Give back every one of these rows word for word, but leave the pictures out.

--- begin Recorded data ---

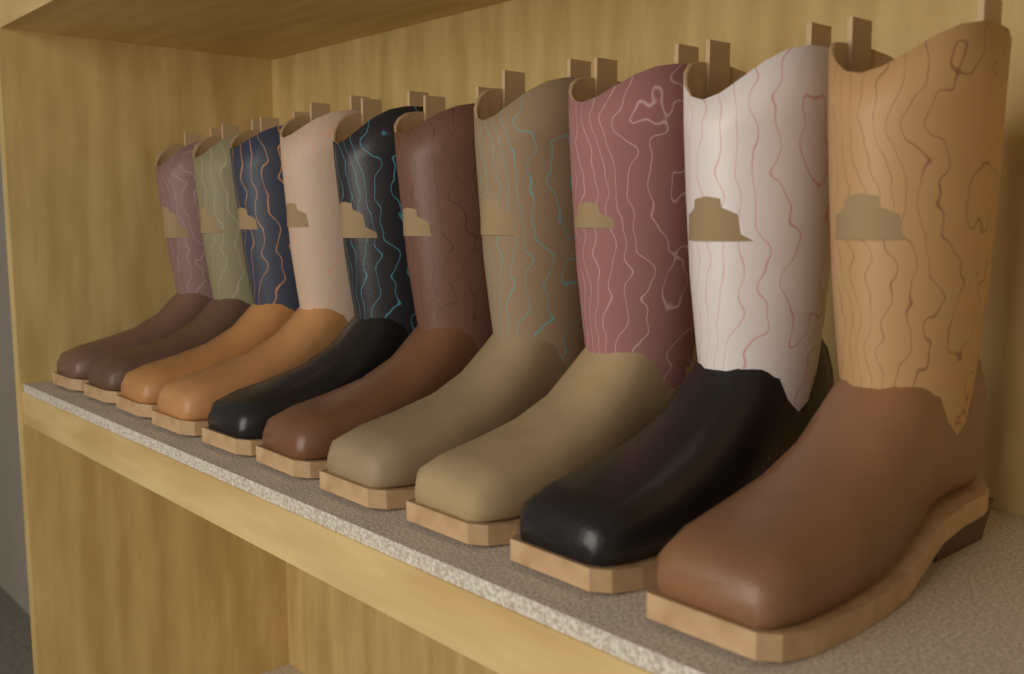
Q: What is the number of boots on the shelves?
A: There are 10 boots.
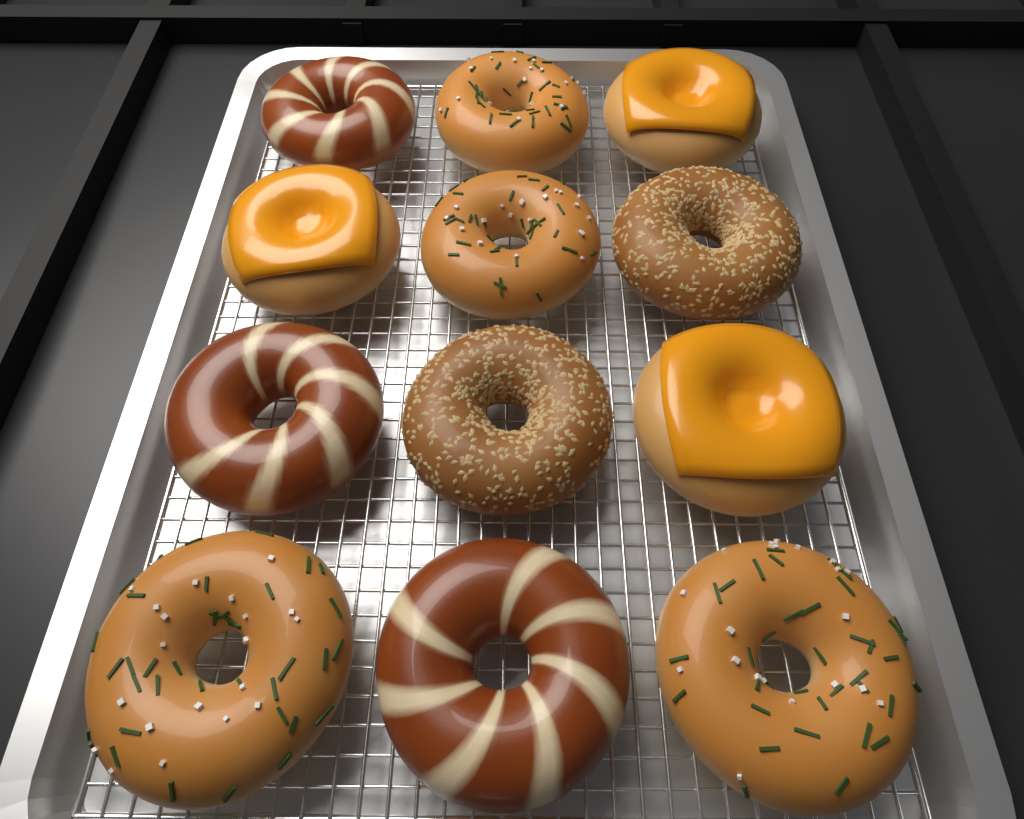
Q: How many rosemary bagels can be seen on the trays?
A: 4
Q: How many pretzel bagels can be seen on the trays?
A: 3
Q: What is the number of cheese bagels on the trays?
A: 3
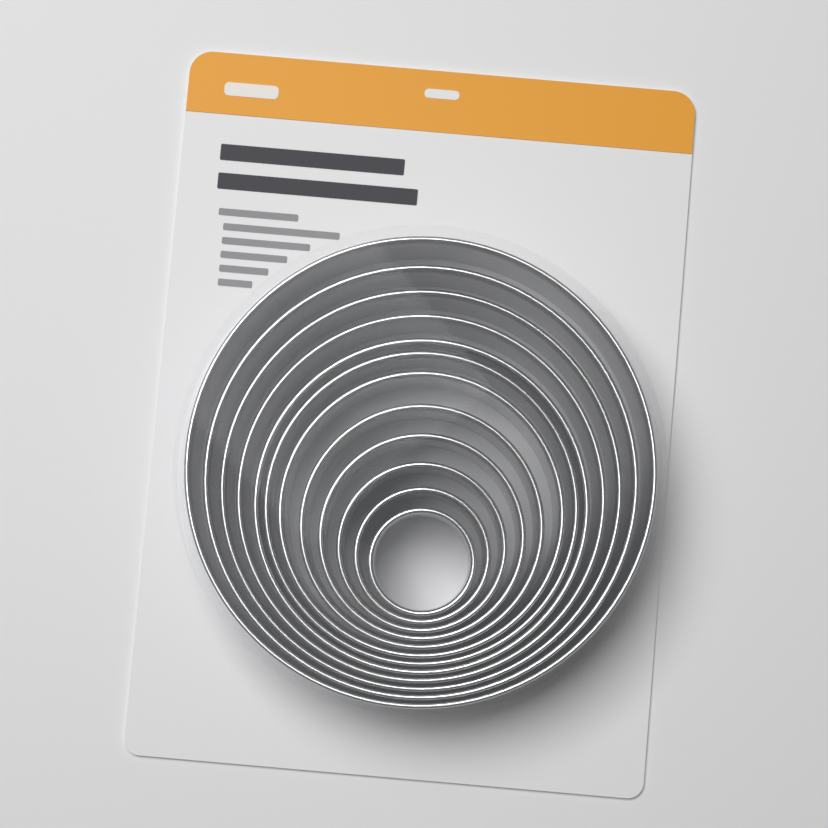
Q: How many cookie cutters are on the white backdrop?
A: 12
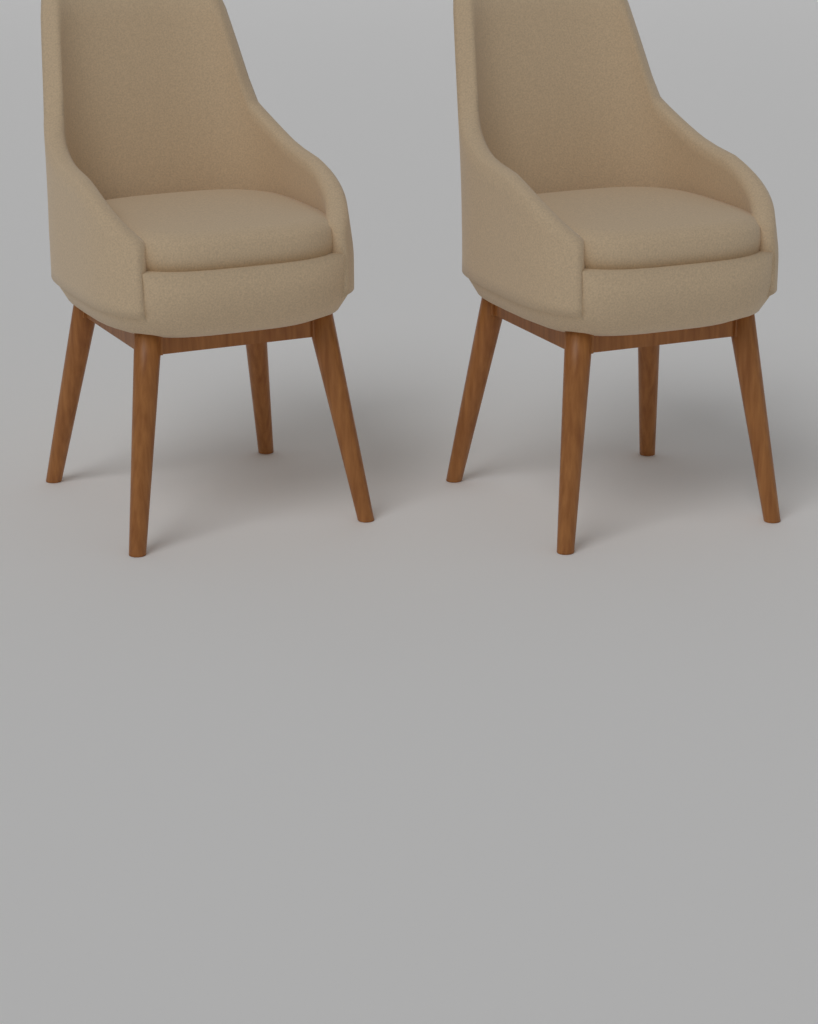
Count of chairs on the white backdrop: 2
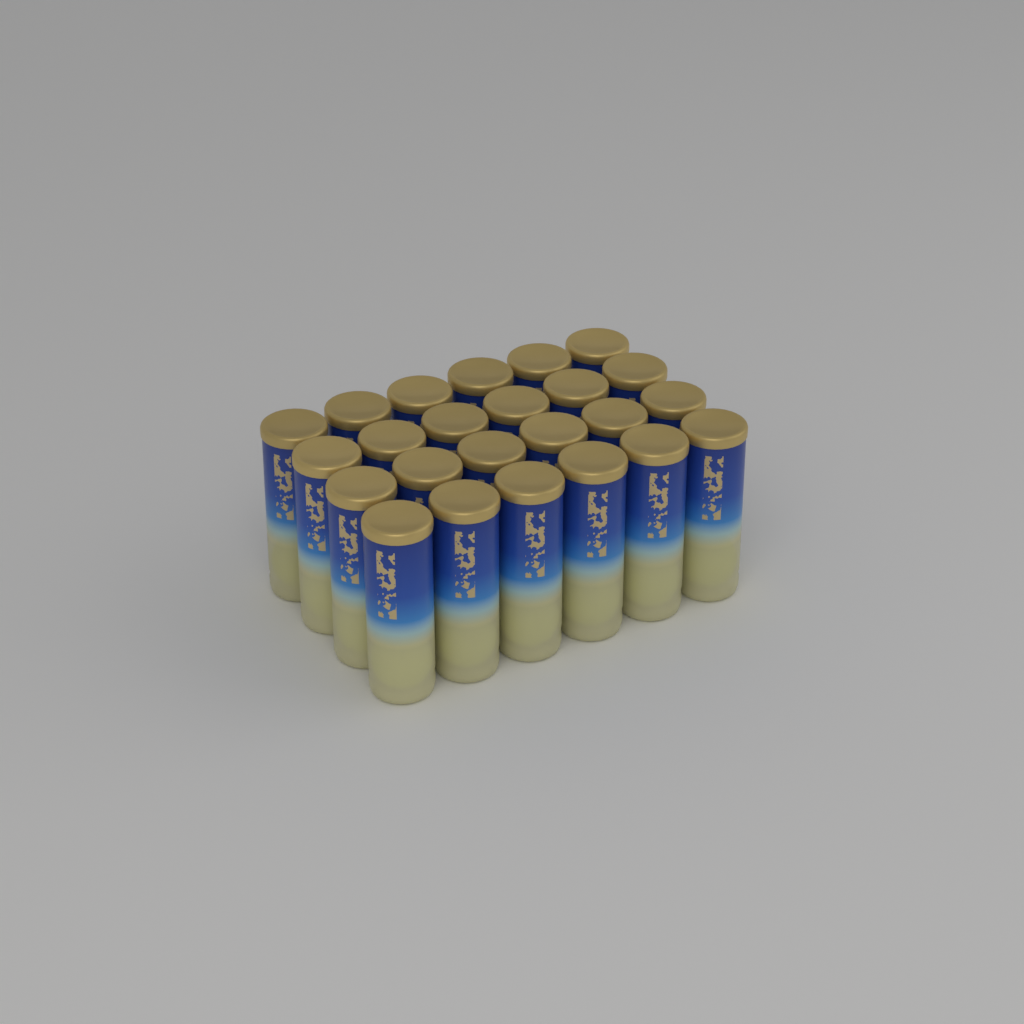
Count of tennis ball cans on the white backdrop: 24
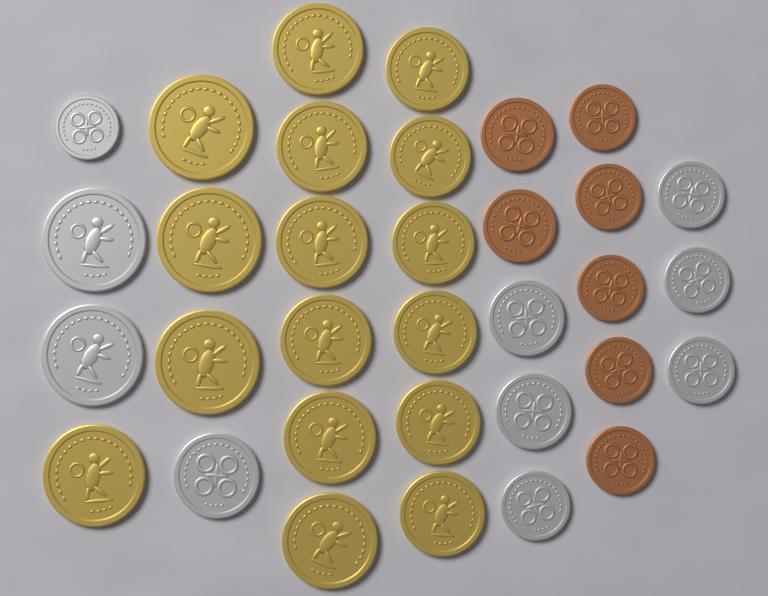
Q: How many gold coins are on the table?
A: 16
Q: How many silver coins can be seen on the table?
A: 10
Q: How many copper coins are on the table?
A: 7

--- end Recorded data ---

• [Output below]:
Q: What is the number of boots on the shelves?
A: There are 10 boots.
Q: How many rosemary bagels can be seen on the trays?
A: 4
Q: How many pretzel bagels can be seen on the trays?
A: 3
Q: What is the number of cheese bagels on the trays?
A: 3
Q: How many cookie cutters are on the white backdrop?
A: 12
Count of chairs on the white backdrop: 2
Count of tennis ball cans on the white backdrop: 24
Q: How many gold coins are on the table?
A: 16
Q: How many silver coins can be seen on the table?
A: 10
Q: How many copper coins are on the table?
A: 7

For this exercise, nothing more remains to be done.